ASSIGNED TASK – Revise the listing below so that every occurrence of "urbanisme" reads "aménagement", with all other text left unchanged. Omit the pictures from the revised version.

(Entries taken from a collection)
....

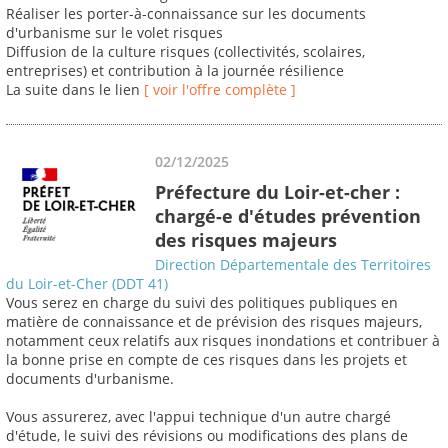
Réaliser les porter-à-connaissance sur les documents
d'urbanisme sur le volet risques
Diffusion de la culture risques (collectivités, scolaires,
entreprises) et contribution à la journée résilience
La suite dans le lien
[ voir l'offre complète ]
02/12/2025
Préfecture du Loir-et-cher :
chargé-e d'études prévention
des risques majeurs
Direction Départementale des Territoires
du Loir-et-Cher (DDT 41)
Vous serez en charge du suivi des politiques publiques en
matière de connaissance et de prévision des risques majeurs,
notamment ceux relatifs aux risques inondations et contribuer à
la bonne prise en compte de ces risques dans les projets et
documents d'urbanisme.
Vous assurerez, avec l'appui technique d'un autre chargé
d'étude, le suivi des révisions ou modifications des plans de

....

OUTPUT OF THE TASK –
Réaliser les porter-à-connaissance sur les documents
d'aménagement sur le volet risques
Diffusion de la culture risques (collectivités, scolaires,
entreprises) et contribution à la journée résilience
La suite dans le lien
[ voir l'offre complète ]
02/12/2025
Préfecture du Loir-et-cher :
chargé-e d'études prévention
des risques majeurs
Direction Départementale des Territoires
du Loir-et-Cher (DDT 41)
Vous serez en charge du suivi des politiques publiques en
matière de connaissance et de prévision des risques majeurs,
notamment ceux relatifs aux risques inondations et contribuer à
la bonne prise en compte de ces risques dans les projets et
documents d'aménagement.
Vous assurerez, avec l'appui technique d'un autre chargé
d'étude, le suivi des révisions ou modifications des plans de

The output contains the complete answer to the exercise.